## Problem
Search each line below for "trúc", then return the lines where it appears.

══ Material for this exercise ══

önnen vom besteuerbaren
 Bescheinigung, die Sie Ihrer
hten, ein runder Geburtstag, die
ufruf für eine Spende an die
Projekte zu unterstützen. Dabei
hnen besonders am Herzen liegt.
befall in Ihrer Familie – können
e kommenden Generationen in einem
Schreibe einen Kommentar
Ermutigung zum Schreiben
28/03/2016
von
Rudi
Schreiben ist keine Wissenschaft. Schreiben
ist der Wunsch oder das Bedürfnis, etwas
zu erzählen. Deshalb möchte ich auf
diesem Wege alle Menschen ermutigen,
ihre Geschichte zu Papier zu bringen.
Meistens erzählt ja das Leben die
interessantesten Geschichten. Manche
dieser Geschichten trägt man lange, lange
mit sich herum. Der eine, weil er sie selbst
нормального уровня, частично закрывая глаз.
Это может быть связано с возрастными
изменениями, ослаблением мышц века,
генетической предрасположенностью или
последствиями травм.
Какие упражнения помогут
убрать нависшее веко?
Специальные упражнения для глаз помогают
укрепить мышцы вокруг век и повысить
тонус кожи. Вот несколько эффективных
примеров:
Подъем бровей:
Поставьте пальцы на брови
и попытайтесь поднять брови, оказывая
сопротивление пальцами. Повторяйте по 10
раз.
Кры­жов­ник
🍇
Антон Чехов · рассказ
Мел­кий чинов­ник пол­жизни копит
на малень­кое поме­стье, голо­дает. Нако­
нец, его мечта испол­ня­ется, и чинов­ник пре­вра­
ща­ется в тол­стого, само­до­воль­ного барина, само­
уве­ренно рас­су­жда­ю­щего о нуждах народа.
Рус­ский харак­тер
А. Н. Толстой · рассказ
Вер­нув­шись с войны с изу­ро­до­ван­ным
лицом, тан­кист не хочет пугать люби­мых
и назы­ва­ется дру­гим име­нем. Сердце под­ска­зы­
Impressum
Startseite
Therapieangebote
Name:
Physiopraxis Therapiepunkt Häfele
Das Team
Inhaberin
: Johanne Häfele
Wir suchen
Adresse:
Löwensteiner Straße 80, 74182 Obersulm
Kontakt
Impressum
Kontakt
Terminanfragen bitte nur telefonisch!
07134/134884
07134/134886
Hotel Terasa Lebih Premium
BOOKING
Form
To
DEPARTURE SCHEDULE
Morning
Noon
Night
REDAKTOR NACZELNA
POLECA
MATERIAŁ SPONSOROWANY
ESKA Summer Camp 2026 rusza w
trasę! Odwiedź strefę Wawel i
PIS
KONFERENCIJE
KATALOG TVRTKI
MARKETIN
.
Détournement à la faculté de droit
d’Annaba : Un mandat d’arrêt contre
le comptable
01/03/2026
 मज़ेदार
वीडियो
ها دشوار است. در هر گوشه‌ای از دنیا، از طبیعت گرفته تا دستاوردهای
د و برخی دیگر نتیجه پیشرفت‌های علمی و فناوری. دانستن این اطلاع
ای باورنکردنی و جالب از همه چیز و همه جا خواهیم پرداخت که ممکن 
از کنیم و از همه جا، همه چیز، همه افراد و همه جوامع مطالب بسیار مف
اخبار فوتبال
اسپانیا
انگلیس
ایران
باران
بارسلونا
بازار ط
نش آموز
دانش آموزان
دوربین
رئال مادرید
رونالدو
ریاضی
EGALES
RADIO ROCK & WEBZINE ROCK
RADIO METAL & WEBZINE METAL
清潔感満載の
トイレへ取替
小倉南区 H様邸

═══
══ Material for this exercise ══

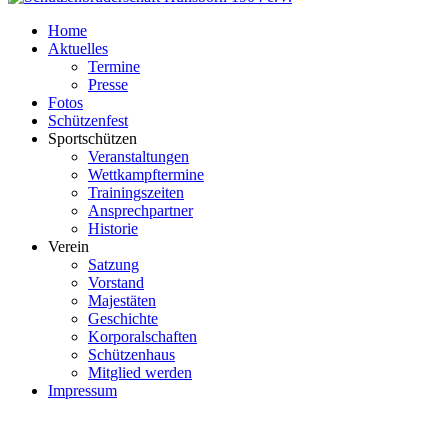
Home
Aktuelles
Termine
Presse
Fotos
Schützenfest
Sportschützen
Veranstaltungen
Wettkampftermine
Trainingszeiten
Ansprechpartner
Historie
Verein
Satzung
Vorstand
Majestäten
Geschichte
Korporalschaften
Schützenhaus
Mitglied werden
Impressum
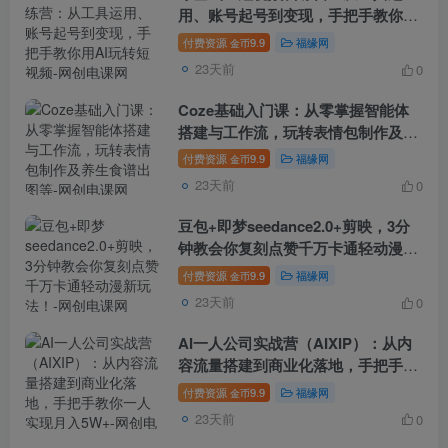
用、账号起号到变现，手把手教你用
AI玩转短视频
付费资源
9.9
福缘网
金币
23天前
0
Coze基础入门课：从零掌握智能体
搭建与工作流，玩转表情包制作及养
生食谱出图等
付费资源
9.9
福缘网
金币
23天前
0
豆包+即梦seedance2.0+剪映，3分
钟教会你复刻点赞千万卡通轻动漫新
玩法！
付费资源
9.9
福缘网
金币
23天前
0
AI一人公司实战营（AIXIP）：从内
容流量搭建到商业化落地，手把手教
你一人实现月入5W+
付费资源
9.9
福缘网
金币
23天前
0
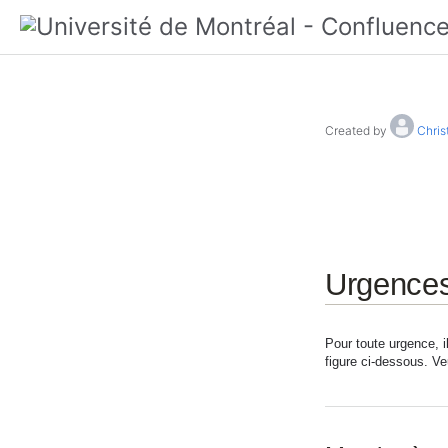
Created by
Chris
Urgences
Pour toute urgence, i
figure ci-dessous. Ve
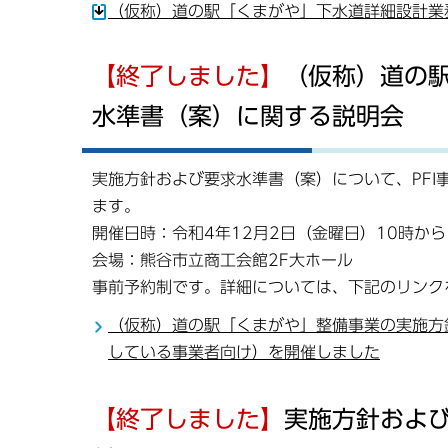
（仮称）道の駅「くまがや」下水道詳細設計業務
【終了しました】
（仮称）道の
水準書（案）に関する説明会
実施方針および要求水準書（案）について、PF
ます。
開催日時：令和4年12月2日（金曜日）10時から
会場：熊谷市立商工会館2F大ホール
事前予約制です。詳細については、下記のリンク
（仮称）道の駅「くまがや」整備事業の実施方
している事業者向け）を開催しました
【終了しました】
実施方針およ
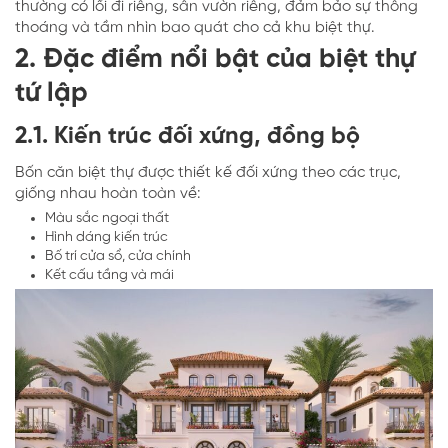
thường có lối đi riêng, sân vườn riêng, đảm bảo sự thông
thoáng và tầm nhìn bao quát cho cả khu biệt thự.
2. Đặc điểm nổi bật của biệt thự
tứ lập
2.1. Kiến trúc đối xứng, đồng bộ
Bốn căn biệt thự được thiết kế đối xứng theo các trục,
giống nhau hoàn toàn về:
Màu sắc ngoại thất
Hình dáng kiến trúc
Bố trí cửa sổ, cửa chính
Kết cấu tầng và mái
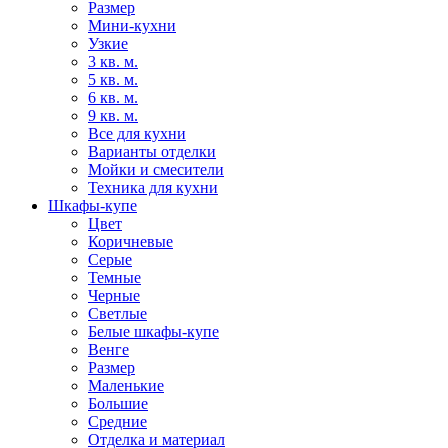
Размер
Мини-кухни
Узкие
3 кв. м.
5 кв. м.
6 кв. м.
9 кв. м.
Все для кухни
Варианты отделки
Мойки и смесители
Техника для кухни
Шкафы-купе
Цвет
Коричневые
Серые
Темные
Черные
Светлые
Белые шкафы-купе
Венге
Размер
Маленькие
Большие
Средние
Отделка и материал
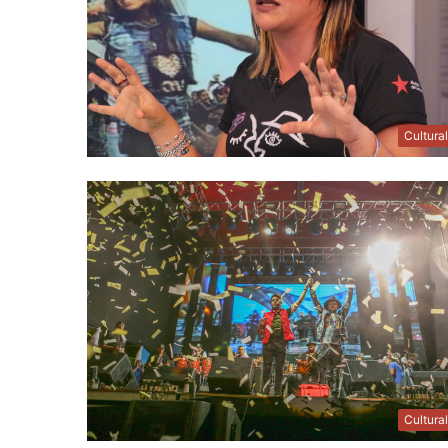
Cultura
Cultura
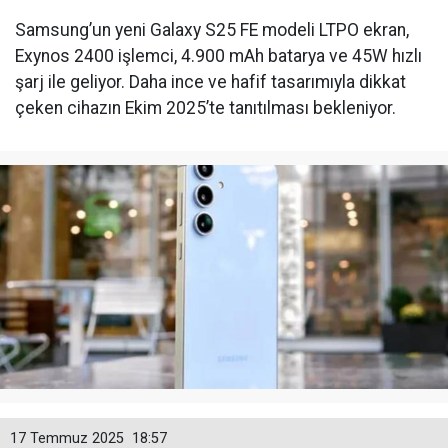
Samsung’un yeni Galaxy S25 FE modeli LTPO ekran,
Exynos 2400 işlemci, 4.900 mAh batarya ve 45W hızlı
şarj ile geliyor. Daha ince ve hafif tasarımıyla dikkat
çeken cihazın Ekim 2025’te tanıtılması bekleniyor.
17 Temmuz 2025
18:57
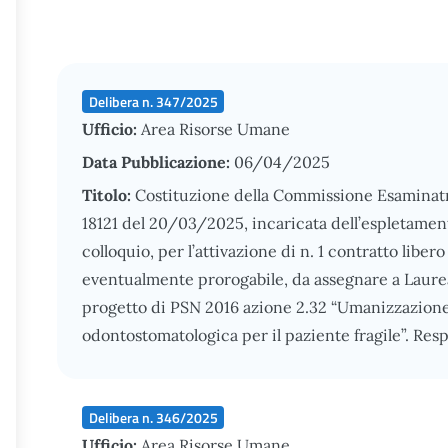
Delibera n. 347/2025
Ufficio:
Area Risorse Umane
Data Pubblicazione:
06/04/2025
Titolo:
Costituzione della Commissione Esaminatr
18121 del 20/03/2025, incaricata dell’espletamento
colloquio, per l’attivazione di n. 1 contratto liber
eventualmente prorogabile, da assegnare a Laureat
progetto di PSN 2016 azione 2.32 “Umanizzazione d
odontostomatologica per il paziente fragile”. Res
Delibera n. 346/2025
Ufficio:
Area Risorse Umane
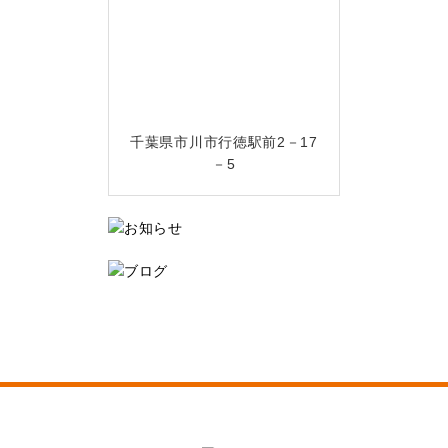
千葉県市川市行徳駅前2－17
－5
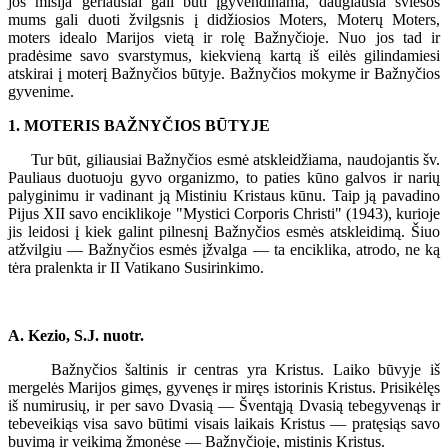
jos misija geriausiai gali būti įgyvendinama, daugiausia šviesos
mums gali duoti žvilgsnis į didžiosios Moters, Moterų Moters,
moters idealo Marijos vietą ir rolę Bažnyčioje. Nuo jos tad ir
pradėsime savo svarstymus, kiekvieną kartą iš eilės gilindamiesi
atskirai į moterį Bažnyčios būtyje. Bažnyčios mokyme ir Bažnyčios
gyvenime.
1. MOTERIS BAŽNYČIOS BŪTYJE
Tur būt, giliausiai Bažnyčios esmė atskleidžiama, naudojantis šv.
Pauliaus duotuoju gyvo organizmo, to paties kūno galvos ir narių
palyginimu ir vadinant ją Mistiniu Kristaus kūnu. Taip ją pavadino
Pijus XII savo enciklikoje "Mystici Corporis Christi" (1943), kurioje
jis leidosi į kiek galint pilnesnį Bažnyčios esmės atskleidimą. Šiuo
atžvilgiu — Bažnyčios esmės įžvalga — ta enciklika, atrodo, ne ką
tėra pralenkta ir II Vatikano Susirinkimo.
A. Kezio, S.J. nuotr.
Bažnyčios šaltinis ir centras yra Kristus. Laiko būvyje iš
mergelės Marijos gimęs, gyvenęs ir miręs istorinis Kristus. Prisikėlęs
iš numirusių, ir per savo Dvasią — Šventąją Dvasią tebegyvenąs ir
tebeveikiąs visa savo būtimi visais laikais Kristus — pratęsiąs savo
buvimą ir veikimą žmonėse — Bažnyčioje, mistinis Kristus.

═══

## Response below
2.1. Kiến trúc đối xứng, đồng bộ
Hình dáng kiến trúc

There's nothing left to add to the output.